Content starts
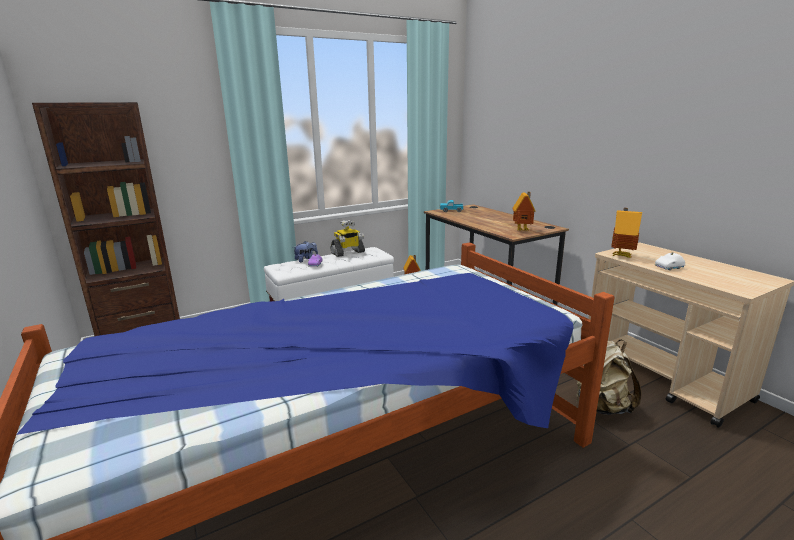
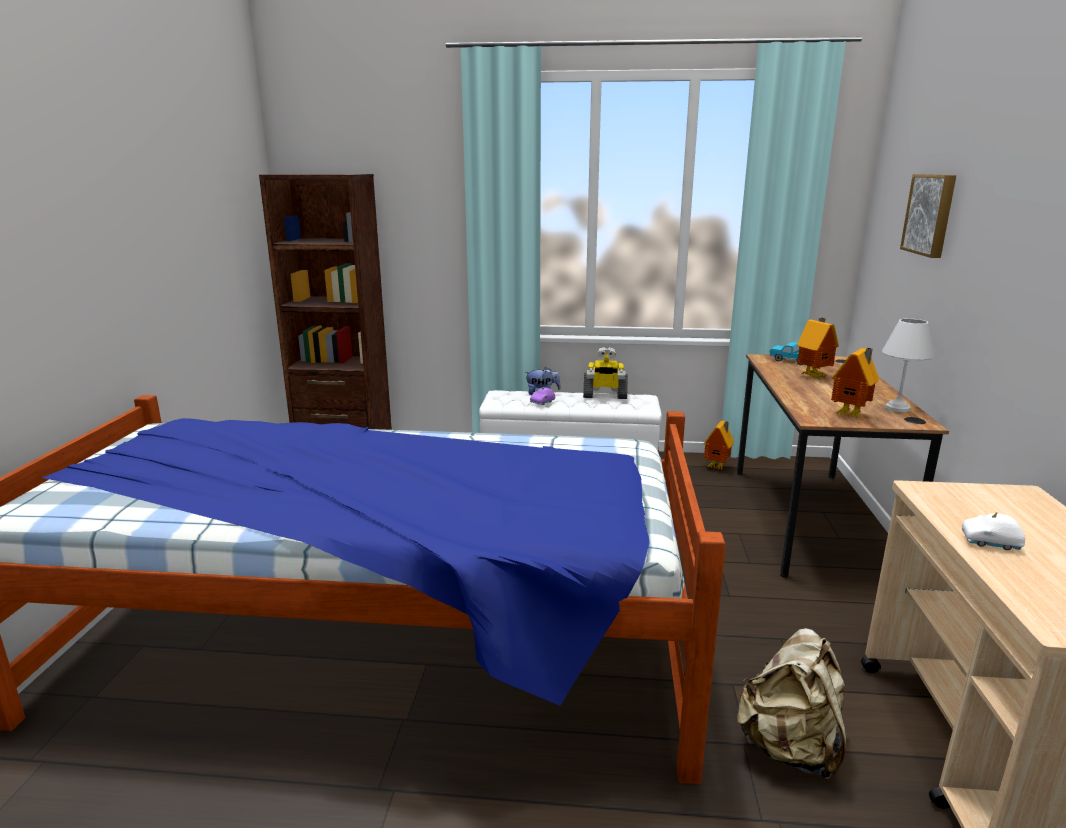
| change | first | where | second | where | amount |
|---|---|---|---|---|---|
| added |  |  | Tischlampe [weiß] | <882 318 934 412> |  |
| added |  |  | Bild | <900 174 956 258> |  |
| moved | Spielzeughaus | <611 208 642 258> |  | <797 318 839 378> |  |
Content ends
* [Work request] An exact printout of the listing is needed, minus any pictures it contains.

* [Answer to this task]
| change | first | where | second | where | amount |
|---|---|---|---|---|---|
| added |  |  | Tischlampe [weiß] | <882 318 934 412> |  |
| added |  |  | Bild | <900 174 956 258> |  |
| moved | Spielzeughaus | <611 208 642 258> |  | <797 318 839 378> |  |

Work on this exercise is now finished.